Pequeno Grupo – 23 a 29 de Outubro de 2011

CULTO OU SHOW? 

“Rogo-vos, pois, irmãos, pela compaixão de Deus, que apresenteis os vossos corpos em sacrifício vivo, santo e agradável a Deus, que é o vosso culto racional.” (Romanos 12.1) 

PONTOS A PONDERAR 


  • Causa tristeza perceber que nas igrejas há excesso de artistas e escassez de santos. Não é um desprestígio à arte, absolutamente. É um lamento pela consciência cada vez menor de que a experiência de adoração coletiva não é um palco de lançamento de estrelas, mas, um momento singular de devoção ao Criador. 


  • Infelizmente, antes mesmo de falar sobre culto, tem sido necessário falar sobre o que não é culto. Culto, definitivamente, não é show. 


  • Como diz Denise Frederico, respeitada autora na área da liturgia, “o culto cristão não é um show, como se vê na televisão, com um apresentador famoso lá na frente, tentando ganhar pontos no Ibope para a sua emissora. Não é uma performance, com atrações variadas, apresentações pessoais e coletivas para abrilhantar e fazer a platéia sair satisfeita por ter usado bem seu tempo e seu dinheiro”. 

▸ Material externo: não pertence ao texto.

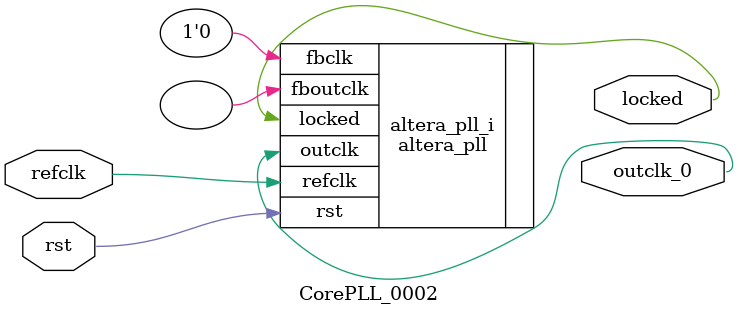
<source format=v>
`timescale 1ns/10ps
module  CorePLL_0002(

	// interface 'refclk'
	input wire refclk,

	// interface 'reset'
	input wire rst,

	// interface 'outclk0'
	output wire outclk_0,

	// interface 'locked'
	output wire locked
);

	altera_pll #(
		.fractional_vco_multiplier("false"),
		.reference_clock_frequency("125.0 MHz"),
		.operation_mode("direct"),
		.number_of_clocks(1),
		.output_clock_frequency0("40.000000 MHz"),
		.phase_shift0("0 ps"),
		.duty_cycle0(50),
		.output_clock_frequency1("0 MHz"),
		.phase_shift1("0 ps"),
		.duty_cycle1(50),
		.output_clock_frequency2("0 MHz"),
		.phase_shift2("0 ps"),
		.duty_cycle2(50),
		.output_clock_frequency3("0 MHz"),
		.phase_shift3("0 ps"),
		.duty_cycle3(50),
		.output_clock_frequency4("0 MHz"),
		.phase_shift4("0 ps"),
		.duty_cycle4(50),
		.output_clock_frequency5("0 MHz"),
		.phase_shift5("0 ps"),
		.duty_cycle5(50),
		.output_clock_frequency6("0 MHz"),
		.phase_shift6("0 ps"),
		.duty_cycle6(50),
		.output_clock_frequency7("0 MHz"),
		.phase_shift7("0 ps"),
		.duty_cycle7(50),
		.output_clock_frequency8("0 MHz"),
		.phase_shift8("0 ps"),
		.duty_cycle8(50),
		.output_clock_frequency9("0 MHz"),
		.phase_shift9("0 ps"),
		.duty_cycle9(50),
		.output_clock_frequency10("0 MHz"),
		.phase_shift10("0 ps"),
		.duty_cycle10(50),
		.output_clock_frequency11("0 MHz"),
		.phase_shift11("0 ps"),
		.duty_cycle11(50),
		.output_clock_frequency12("0 MHz"),
		.phase_shift12("0 ps"),
		.duty_cycle12(50),
		.output_clock_frequency13("0 MHz"),
		.phase_shift13("0 ps"),
		.duty_cycle13(50),
		.output_clock_frequency14("0 MHz"),
		.phase_shift14("0 ps"),
		.duty_cycle14(50),
		.output_clock_frequency15("0 MHz"),
		.phase_shift15("0 ps"),
		.duty_cycle15(50),
		.output_clock_frequency16("0 MHz"),
		.phase_shift16("0 ps"),
		.duty_cycle16(50),
		.output_clock_frequency17("0 MHz"),
		.phase_shift17("0 ps"),
		.duty_cycle17(50),
		.pll_type("General"),
		.pll_subtype("General")
	) altera_pll_i (
		.rst	(rst),
		.outclk	({outclk_0}),
		.locked	(locked),
		.fboutclk	( ),
		.fbclk	(1'b0),
		.refclk	(refclk)
	);
endmodule


</source>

  • A pluralidade deste tempo tem dominado as mentes. As pessoas estão sendo “engolidas” pela febre do imediato, do descartável e do clientelismo. Essa visão de mercado, se não houver cuidado, acaba chegando aos membros da igreja. São aquelas pessoas que se acham no direito de serem clientes dos cultos das suas igrejas, para usufruir bons produtos “sacros”. 


  • O pior de tudo é quando a liderança acredita e transforma o culto em show. Esquece-se de que o agradado deve ser o Senhor e passa-se a agradar os “clientes”. Aí acaba valendo tudo e, por conseguinte, “não tem nada a ver”. Que desastre! 


PARA REFLETIR 


  • Enquanto existirem líderes sérios, comprometidos com a Palavra, que entendam a necessidade de contextualização, mas, que tenham consciência de que o culto não é para fazer cócegas no ego de ninguém, não é para lançar estrelas, nem mesmo para fazer o povo flutuar em delírios insondáveis, há esperança. 


  • Culto é para celebrar, exclusivamente, os feitos de Deus. Culto é oportunidade singular para que pecadores arrependidos se lancem aos pés de Jesus Cristo e supliquem misericórdia. Culto é para reconhecimento de que a mão divina tem conduzido a história. Culto é sacrifício, fruto de mentes pensantes e de pés no chão. Culto é um encontro sempre novo do povo com o seu Deus e de Deus com o seu povo.